Une nouvelle cape d'invisibilité à l'étude

Une fois de plus, les checheurs ont démontré qu’il n’y a qu’un pas qui sépare la fiction de la réalité. « Invisibilité » et « téléportation » se situent actuellement au centre des préoccupations et pourraient bien faire l'objet d'annonces tonitruantes. 

Après la découverte de la cape d’invisibilité, récemment présentée, des chercheurs de l’Imperial College de Londres, emmenés par le professeur Martin McCall sont allés plus loin en créant une cape qui modifie l’espace-temps. Si la cape d’invisibilité première génération diffracte la lumière autour d’un objet pour le rendre invisible, cette nouvelle cape altère la vitesse à laquelle elle circule à travers le matériau de la cape. Le but est de diviser la lumière en deux, ouvrant ainsi une zone d'invisibilité au milieu. Une partie de la lumière doit être accelérée tandis que l’autre partie est ralentie afin de créer une quatrième dimension entre les deux. Grâce aux propriétés des métamatériaux constituants cette cape, il est possible de passer inaperçu durant un moment défini.

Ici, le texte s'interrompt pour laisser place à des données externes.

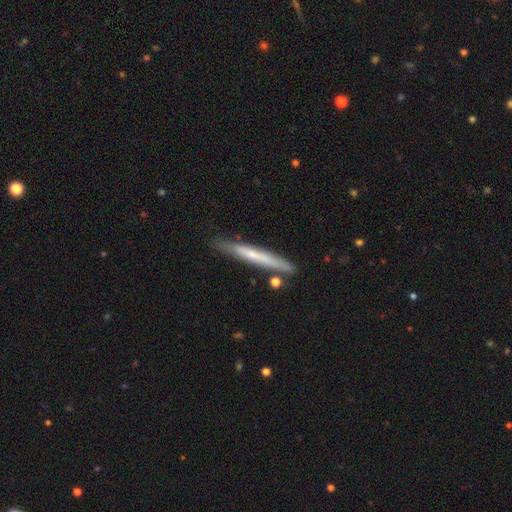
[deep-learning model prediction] Smooth or featured? Predicted: smooth (p=0.54). How rounded? Predicted: cigar-shaped (p=0.96). Merging? Predicted: none (p=0.81).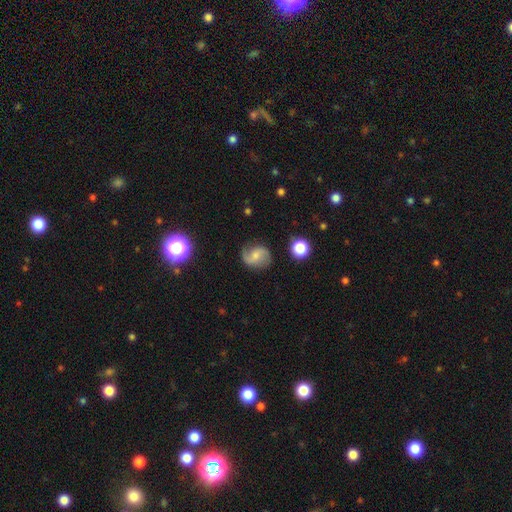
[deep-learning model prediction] Q: Smooth or featured?
A: featured or disk (67%); runner-up: smooth (24%)
Q: Edge-on disk?
A: no (98%); runner-up: yes (2%)
Q: Bar?
A: no (47%); runner-up: weak (42%)
Q: Spiral arms?
A: yes (93%); runner-up: no (7%)
Q: Spiral winding?
A: loose (45%); runner-up: medium (41%)
Q: Spiral arm count?
A: 2 (84%); runner-up: 1 (8%)
Q: Bulge size?
A: small (50%); runner-up: moderate (37%)
Q: Merging?
A: none (75%); runner-up: minor disturbance (17%)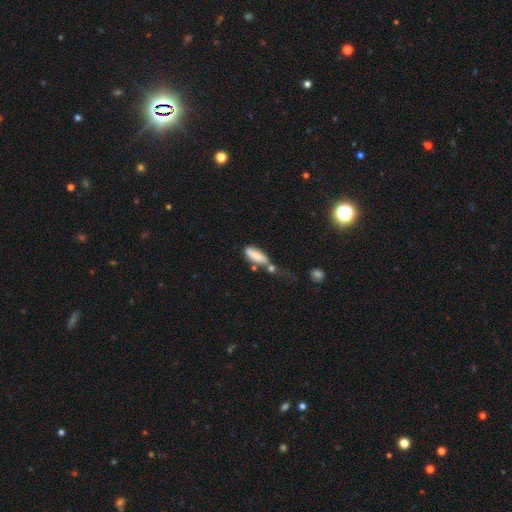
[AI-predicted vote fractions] Q: Smooth or featured?
A: smooth (78%); runner-up: featured or disk (15%)
Q: How rounded?
A: in between (72%); runner-up: cigar-shaped (26%)
Q: Merging?
A: merger (34%); runner-up: none (28%)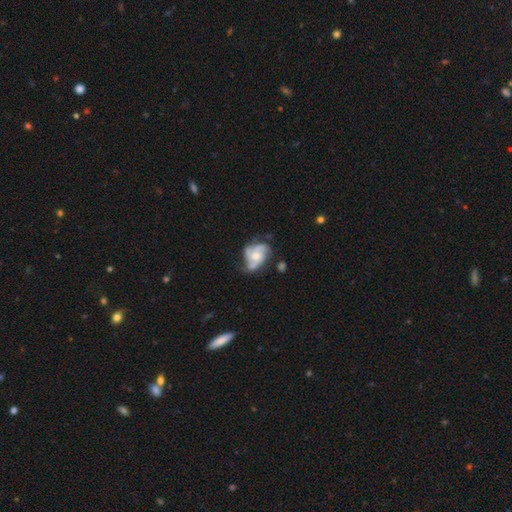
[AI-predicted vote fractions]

Cet intervalle de temps s’arrête lorsque les deux rayons lumineux se rejoignent. Si une personne traverse la zone créée entre les deux rayons, elle semble disparaître d’un côté pour apparaître instantanément de l’autre, ce qui trompe l’œil qui voit une téléportation.

Actuellement, il faut enrouler une fibre optique de 3 km autour d’une bobine pour créer un espace-temps infiniment petit, on parle de deux millèmes de millionième de secondes. Cette découverte pourrait bien accélérer les choses.